-- DATA PROVIDED --
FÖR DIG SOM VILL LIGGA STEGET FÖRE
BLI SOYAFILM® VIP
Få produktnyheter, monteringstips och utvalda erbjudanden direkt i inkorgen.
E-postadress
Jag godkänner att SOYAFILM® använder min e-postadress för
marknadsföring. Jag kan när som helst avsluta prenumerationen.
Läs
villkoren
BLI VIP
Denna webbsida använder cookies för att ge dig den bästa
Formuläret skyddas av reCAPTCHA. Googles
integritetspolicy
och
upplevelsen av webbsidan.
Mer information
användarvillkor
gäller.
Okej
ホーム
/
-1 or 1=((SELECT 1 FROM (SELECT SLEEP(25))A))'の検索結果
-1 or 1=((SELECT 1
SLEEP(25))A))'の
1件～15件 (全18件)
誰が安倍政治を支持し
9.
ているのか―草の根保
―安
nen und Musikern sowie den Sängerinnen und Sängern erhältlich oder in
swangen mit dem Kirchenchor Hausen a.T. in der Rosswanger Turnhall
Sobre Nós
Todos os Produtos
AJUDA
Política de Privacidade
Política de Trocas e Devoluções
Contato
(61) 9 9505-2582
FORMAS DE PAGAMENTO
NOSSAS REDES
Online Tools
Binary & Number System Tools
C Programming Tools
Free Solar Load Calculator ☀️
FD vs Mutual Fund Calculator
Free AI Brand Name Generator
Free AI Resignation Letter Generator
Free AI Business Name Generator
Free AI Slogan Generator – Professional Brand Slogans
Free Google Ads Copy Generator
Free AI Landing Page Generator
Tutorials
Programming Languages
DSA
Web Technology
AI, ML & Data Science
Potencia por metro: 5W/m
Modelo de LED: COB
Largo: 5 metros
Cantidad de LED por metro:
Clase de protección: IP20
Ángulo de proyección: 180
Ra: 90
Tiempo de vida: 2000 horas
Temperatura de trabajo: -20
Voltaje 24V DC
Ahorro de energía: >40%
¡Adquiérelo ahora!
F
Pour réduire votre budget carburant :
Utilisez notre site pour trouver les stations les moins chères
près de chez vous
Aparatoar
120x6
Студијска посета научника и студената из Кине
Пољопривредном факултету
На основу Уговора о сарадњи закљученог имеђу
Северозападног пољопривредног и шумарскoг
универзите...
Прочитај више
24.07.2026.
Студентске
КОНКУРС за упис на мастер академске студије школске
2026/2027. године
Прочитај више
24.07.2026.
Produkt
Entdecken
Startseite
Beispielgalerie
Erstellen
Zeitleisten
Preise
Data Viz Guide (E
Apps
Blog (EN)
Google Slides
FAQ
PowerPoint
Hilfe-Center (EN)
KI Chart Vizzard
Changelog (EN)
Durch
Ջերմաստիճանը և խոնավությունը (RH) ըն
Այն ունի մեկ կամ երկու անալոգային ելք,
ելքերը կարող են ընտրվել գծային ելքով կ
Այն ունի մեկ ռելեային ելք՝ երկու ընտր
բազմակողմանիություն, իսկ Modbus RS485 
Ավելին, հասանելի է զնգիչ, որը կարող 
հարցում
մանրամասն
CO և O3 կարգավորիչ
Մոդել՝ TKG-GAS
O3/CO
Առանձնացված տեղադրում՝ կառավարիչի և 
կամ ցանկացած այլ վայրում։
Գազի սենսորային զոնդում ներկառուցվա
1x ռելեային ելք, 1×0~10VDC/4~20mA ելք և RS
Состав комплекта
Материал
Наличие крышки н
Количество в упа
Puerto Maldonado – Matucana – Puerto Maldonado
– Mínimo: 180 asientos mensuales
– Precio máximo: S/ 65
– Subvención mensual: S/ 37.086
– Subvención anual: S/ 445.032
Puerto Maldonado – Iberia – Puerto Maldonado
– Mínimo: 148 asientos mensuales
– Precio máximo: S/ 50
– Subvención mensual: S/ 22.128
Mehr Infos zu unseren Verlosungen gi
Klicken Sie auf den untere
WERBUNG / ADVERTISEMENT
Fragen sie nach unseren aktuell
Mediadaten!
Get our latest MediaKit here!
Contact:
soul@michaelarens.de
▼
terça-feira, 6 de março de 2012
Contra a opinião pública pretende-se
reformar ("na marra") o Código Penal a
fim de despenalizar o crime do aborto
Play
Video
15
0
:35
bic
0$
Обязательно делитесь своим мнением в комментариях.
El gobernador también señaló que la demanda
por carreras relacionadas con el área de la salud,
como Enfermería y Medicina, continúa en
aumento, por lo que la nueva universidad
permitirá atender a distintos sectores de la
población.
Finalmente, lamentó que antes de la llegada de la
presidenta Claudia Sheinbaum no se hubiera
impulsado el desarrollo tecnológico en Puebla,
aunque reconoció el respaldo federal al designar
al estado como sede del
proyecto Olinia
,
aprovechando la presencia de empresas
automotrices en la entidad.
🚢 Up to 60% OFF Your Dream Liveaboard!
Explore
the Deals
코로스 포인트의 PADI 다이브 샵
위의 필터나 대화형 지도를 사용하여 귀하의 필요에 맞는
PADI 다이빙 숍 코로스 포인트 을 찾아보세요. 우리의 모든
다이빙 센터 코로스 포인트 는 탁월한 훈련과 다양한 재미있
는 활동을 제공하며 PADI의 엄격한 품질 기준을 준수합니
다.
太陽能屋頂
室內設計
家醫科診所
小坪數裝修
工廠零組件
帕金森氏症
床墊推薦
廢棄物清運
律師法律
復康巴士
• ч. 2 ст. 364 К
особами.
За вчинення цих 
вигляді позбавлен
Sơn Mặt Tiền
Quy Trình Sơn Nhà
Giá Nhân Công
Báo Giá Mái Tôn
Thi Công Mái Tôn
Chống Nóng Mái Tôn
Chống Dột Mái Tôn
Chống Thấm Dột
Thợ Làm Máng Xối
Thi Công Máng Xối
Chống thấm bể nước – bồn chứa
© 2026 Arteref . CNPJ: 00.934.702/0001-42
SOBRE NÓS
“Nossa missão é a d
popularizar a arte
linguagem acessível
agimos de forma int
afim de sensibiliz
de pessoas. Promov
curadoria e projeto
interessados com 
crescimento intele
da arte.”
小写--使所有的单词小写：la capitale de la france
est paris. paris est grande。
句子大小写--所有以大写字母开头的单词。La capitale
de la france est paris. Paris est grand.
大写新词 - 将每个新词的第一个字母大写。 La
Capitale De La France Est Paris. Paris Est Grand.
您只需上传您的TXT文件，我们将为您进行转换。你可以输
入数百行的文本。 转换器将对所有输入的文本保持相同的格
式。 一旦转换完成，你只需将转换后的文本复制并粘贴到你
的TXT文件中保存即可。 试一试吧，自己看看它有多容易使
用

-- JOB --
Scan the lines above for "presidenta Claudia Sheinbaum no se hubiera" and for "Sơn Mặt Tiền". Repeat exactly the line holding each of them and every line in between.

-- SOLUTION FOR THIS EXERCISE --
presidenta Claudia Sheinbaum no se hubiera
impulsado el desarrollo tecnológico en Puebla,
aunque reconoció el respaldo federal al designar
al estado como sede del
proyecto Olinia
,
aprovechando la presencia de empresas
automotrices en la entidad.
🚢 Up to 60% OFF Your Dream Liveaboard!
Explore
the Deals
코로스 포인트의 PADI 다이브 샵
위의 필터나 대화형 지도를 사용하여 귀하의 필요에 맞는
PADI 다이빙 숍 코로스 포인트 을 찾아보세요. 우리의 모든
다이빙 센터 코로스 포인트 는 탁월한 훈련과 다양한 재미있
는 활동을 제공하며 PADI의 엄격한 품질 기준을 준수합니
다.
太陽能屋頂
室內設計
家醫科診所
小坪數裝修
工廠零組件
帕金森氏症
床墊推薦
廢棄物清運
律師法律
復康巴士
• ч. 2 ст. 364 К
особами.
За вчинення цих 
вигляді позбавлен
Sơn Mặt Tiền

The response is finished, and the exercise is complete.